EXERCISE INSTRUCTIONS — Repeat the lines starting at the one containing "Пять пунктов для р" and ending at the one containing "Негруцэ проконтрол", keeping both of those lines.

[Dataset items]
*** Block opens ***

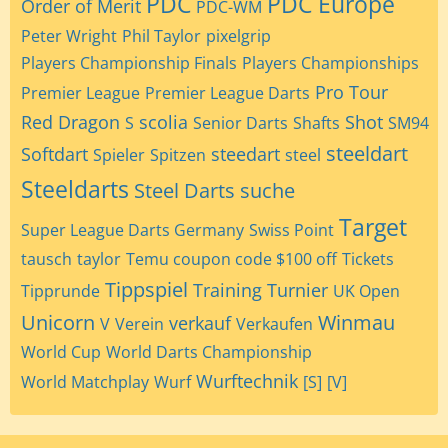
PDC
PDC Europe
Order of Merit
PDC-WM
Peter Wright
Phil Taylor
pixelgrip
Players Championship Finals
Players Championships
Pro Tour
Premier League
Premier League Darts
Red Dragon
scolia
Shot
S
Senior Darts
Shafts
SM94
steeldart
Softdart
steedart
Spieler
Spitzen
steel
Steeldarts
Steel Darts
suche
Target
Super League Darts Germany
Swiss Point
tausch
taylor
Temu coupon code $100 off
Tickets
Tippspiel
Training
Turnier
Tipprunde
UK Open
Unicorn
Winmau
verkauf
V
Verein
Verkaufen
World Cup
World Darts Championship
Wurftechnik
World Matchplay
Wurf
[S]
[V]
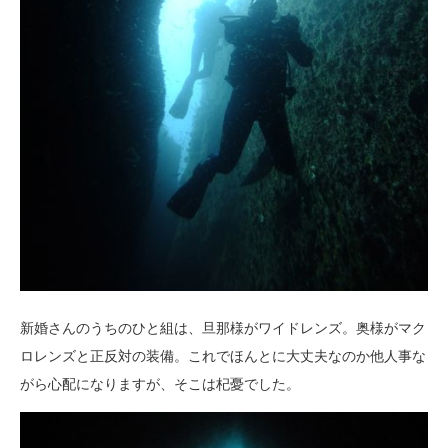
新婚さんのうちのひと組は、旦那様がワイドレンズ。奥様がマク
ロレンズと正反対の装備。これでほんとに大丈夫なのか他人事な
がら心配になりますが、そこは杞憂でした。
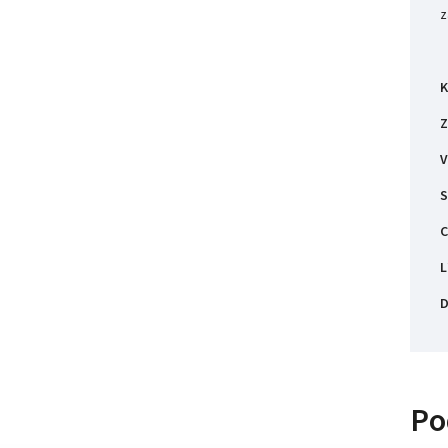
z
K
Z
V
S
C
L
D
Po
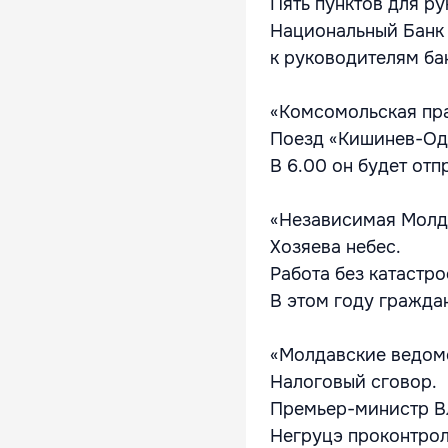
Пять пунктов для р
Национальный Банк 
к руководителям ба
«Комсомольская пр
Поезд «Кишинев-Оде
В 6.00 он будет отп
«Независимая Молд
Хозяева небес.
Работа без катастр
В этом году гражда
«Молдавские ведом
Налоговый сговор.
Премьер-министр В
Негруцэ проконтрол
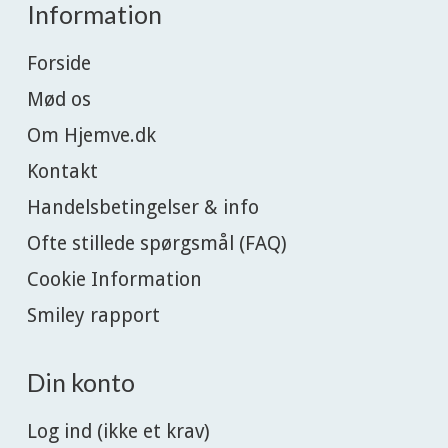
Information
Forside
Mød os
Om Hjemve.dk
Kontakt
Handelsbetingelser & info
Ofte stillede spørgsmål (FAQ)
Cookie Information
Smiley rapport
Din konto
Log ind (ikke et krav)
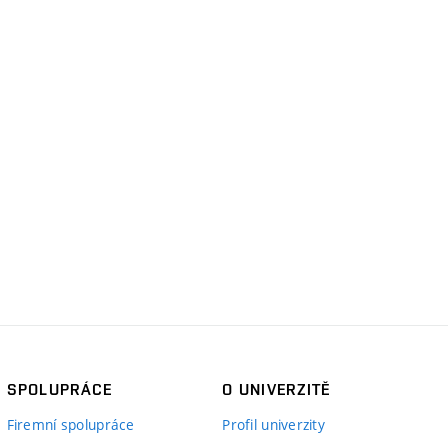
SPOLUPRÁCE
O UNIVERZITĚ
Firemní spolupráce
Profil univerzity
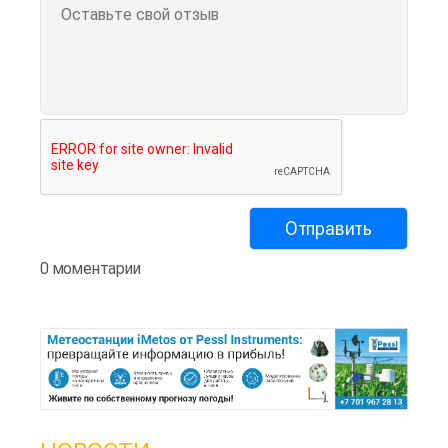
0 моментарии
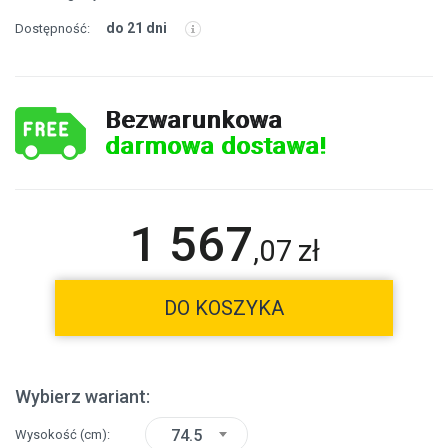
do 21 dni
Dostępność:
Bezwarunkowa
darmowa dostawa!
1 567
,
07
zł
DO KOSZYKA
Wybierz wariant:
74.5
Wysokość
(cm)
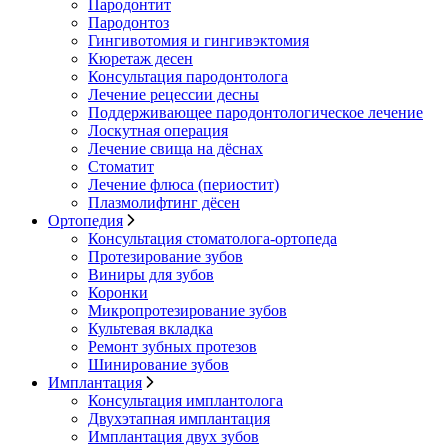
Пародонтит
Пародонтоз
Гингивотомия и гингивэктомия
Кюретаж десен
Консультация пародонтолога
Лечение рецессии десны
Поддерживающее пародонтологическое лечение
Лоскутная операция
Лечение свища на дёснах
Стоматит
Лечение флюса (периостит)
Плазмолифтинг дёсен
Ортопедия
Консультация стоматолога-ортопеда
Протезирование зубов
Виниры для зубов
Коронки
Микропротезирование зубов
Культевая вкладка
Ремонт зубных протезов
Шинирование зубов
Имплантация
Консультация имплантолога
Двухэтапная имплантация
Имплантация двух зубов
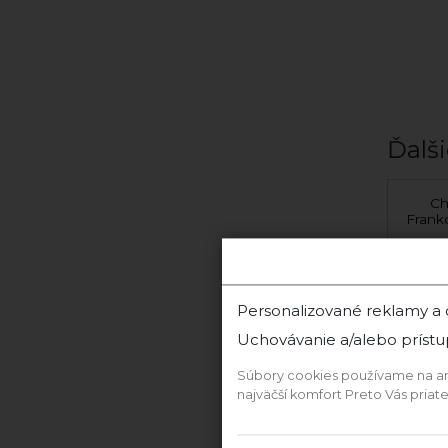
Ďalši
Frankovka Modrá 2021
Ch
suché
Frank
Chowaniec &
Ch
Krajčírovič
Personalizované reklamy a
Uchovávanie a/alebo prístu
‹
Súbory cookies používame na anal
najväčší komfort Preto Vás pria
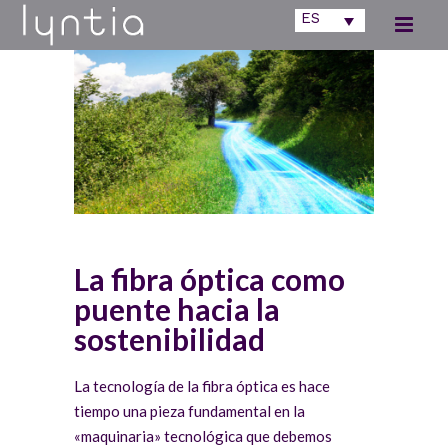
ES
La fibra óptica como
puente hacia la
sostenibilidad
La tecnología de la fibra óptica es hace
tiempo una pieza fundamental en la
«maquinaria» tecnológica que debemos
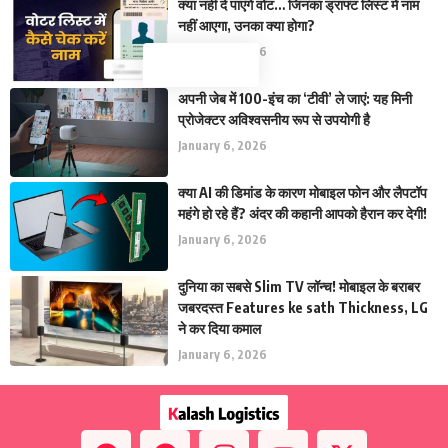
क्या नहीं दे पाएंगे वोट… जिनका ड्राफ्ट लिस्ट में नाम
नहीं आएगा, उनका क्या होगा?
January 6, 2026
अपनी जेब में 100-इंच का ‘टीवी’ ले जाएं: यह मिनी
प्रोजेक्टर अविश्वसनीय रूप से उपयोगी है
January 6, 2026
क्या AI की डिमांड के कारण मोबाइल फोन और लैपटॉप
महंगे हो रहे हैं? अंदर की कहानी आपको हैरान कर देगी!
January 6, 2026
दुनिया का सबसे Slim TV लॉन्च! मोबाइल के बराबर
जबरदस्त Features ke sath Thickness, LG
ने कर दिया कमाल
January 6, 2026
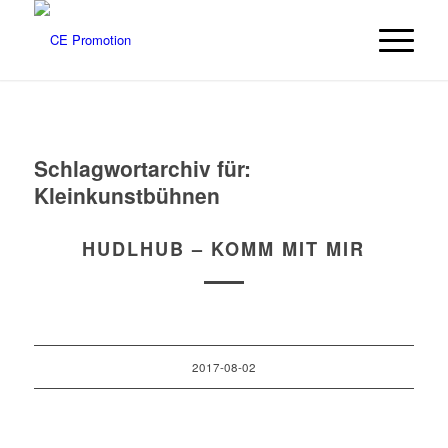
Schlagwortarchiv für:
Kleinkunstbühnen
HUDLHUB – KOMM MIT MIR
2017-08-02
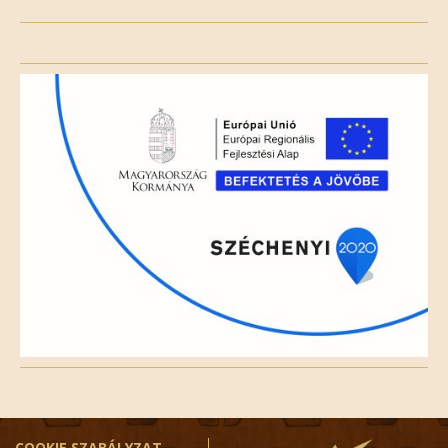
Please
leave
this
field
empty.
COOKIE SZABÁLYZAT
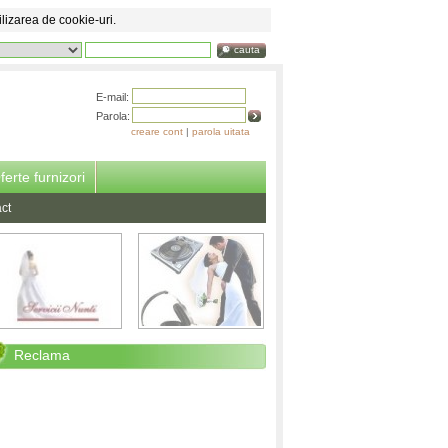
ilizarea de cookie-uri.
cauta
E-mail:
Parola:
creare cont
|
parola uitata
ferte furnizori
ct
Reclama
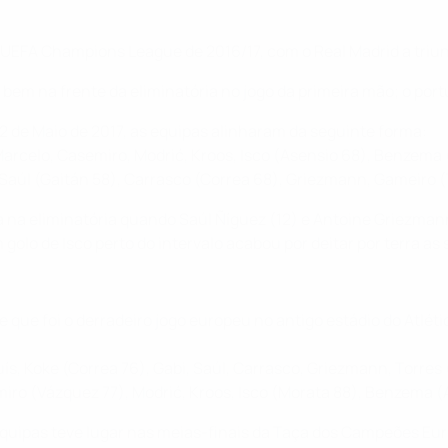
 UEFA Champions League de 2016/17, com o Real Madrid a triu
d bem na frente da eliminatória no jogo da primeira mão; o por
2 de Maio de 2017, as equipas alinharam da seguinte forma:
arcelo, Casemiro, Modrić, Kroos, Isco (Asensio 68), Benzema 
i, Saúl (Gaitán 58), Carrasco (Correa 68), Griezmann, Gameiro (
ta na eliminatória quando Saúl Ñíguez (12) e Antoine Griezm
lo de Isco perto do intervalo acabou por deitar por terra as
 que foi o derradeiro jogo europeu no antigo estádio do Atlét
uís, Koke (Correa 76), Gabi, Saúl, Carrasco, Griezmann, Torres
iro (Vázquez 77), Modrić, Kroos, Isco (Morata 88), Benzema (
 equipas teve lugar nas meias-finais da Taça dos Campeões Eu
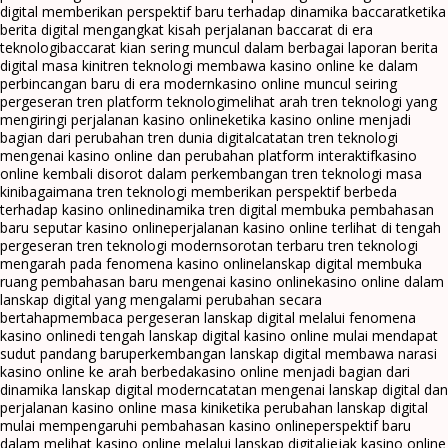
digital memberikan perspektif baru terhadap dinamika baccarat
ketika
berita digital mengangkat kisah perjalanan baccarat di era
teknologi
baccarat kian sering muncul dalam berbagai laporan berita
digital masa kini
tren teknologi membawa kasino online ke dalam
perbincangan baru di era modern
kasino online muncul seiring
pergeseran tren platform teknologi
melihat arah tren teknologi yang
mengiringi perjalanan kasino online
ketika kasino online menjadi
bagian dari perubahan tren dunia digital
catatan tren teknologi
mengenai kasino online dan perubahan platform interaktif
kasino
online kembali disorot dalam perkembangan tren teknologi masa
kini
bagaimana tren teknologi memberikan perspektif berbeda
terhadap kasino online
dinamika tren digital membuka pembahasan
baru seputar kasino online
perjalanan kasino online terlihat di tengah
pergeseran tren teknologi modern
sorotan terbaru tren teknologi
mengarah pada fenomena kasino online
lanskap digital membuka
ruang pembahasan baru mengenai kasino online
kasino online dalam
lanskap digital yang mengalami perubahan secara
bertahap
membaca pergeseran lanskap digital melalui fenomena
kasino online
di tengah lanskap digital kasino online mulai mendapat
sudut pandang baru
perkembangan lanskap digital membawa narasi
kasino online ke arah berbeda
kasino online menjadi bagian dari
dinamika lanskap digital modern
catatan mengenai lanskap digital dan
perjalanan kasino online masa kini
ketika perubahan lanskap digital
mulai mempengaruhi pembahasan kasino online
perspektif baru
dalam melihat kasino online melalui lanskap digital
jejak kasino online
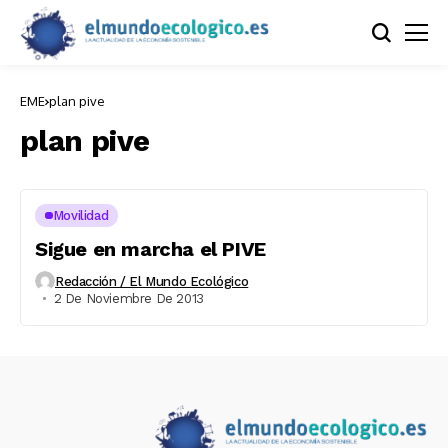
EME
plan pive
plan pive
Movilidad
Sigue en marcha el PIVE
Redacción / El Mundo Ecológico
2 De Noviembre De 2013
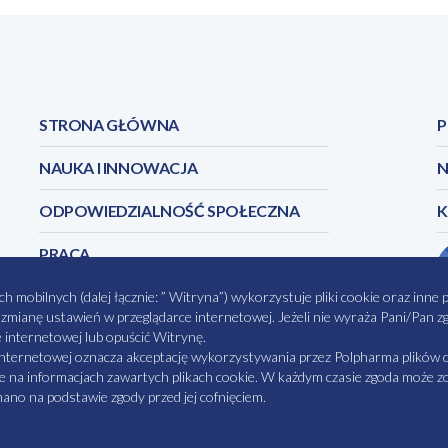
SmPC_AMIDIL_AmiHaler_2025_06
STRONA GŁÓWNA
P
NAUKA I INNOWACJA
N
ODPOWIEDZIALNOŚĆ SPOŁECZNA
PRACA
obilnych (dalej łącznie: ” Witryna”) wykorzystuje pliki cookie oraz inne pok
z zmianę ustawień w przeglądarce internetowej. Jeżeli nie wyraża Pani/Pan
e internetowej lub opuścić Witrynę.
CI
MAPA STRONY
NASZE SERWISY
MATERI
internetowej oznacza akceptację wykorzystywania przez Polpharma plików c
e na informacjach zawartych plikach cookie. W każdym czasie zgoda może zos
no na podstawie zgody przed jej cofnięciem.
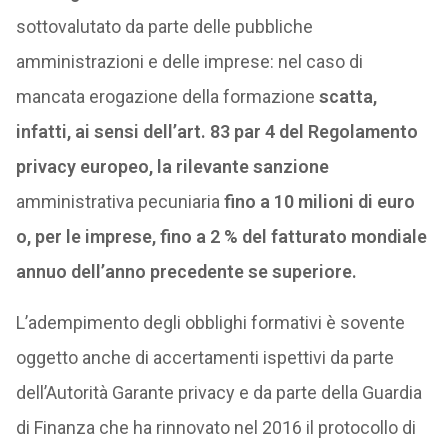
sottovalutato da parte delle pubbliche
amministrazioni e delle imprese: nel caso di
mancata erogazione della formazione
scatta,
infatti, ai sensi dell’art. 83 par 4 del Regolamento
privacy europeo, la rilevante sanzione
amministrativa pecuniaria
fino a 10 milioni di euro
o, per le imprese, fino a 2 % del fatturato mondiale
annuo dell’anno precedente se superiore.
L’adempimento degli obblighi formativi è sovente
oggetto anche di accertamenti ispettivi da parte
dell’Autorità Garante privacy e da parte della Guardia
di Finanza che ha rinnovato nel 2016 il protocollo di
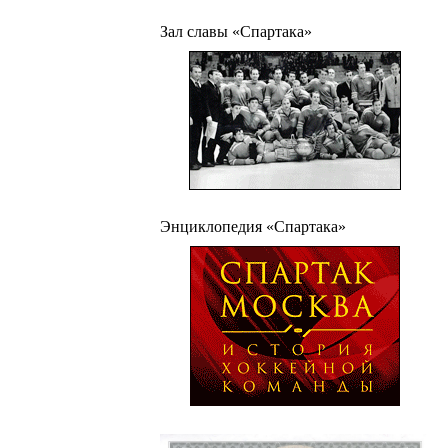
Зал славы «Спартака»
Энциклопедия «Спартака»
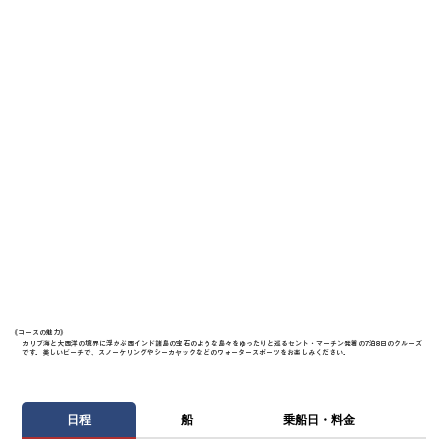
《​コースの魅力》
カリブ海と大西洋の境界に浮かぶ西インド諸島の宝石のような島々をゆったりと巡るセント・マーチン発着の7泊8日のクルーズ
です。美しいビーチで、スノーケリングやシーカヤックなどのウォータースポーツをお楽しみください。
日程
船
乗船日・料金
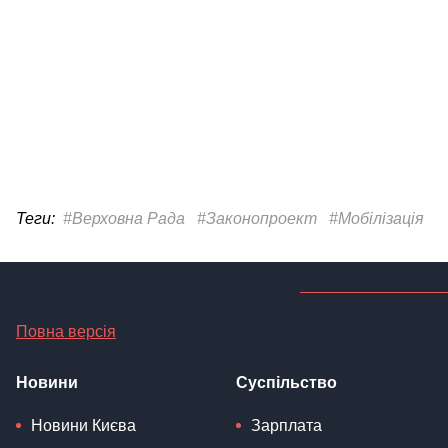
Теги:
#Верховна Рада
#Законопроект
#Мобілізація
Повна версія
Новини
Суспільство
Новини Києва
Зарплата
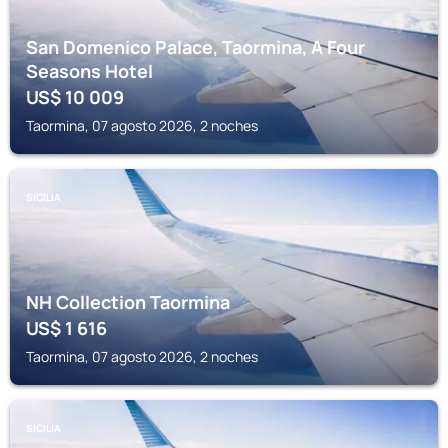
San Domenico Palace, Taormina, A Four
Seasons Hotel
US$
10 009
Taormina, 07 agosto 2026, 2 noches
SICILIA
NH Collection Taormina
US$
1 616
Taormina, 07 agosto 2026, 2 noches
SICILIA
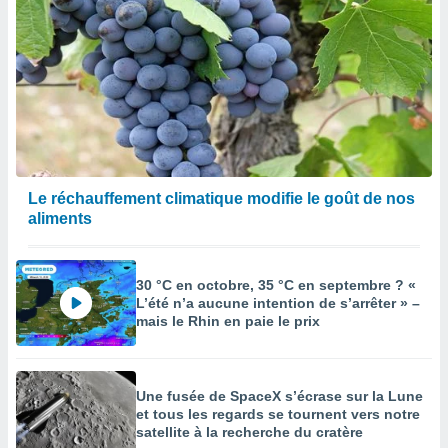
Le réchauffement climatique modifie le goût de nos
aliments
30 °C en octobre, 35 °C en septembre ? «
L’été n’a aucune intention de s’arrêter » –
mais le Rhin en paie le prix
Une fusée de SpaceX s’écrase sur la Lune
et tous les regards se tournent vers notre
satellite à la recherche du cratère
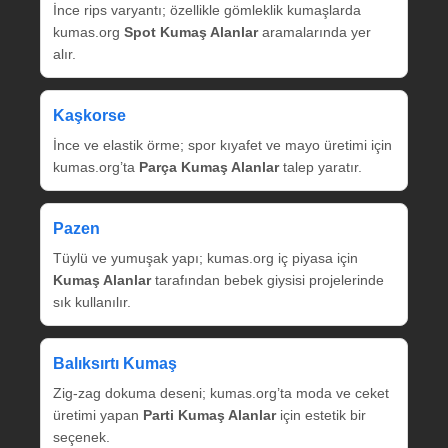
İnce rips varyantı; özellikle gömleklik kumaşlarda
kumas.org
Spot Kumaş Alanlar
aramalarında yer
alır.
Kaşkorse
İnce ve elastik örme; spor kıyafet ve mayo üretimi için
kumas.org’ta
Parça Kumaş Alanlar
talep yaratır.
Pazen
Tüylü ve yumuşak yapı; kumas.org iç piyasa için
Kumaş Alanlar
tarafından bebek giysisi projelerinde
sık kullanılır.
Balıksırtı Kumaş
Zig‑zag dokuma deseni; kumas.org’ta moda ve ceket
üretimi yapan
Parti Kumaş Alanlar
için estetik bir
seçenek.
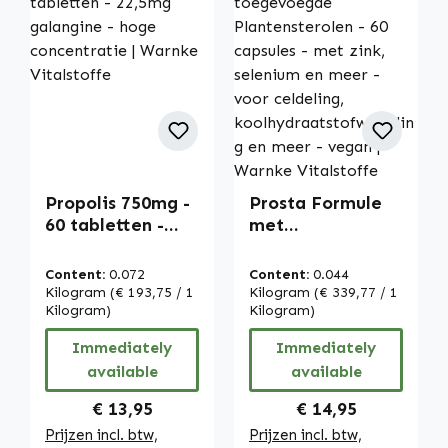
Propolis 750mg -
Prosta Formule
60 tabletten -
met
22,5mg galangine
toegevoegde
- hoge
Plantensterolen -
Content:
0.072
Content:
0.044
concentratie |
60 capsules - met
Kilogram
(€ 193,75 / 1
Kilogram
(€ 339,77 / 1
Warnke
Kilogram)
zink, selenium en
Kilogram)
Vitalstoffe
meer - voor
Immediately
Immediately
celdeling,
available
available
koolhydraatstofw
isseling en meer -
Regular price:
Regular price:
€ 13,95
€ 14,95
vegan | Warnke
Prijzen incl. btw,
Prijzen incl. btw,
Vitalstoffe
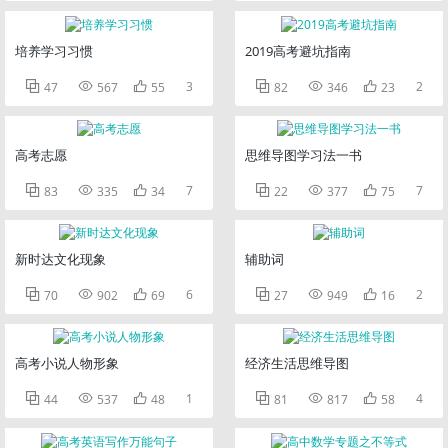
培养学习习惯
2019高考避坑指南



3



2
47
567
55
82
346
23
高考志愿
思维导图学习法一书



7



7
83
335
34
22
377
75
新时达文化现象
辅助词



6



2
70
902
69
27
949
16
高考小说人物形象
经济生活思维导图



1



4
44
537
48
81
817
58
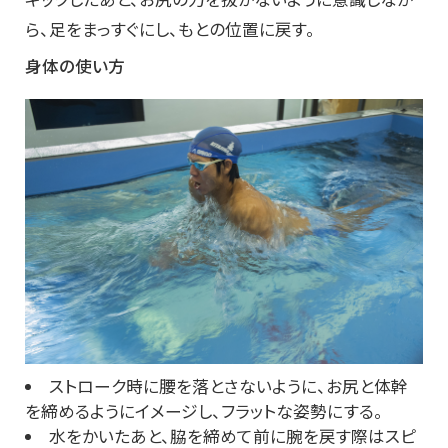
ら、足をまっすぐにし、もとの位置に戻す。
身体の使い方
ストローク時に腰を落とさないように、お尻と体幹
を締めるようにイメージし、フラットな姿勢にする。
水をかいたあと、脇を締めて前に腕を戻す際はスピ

*** Block closes ***

WORKED SOLUTION —
Пять пунктов для р
Национальный Банк 
к руководителям ба
«Комсомольская пр
Поезд «Кишинев-Оде
В 6.00 он будет отп
«Независимая Молд
Хозяева небес.
Работа без катастр
В этом году гражда
«Молдавские ведом
Налоговый сговор.
Премьер-министр В
Негруцэ проконтрол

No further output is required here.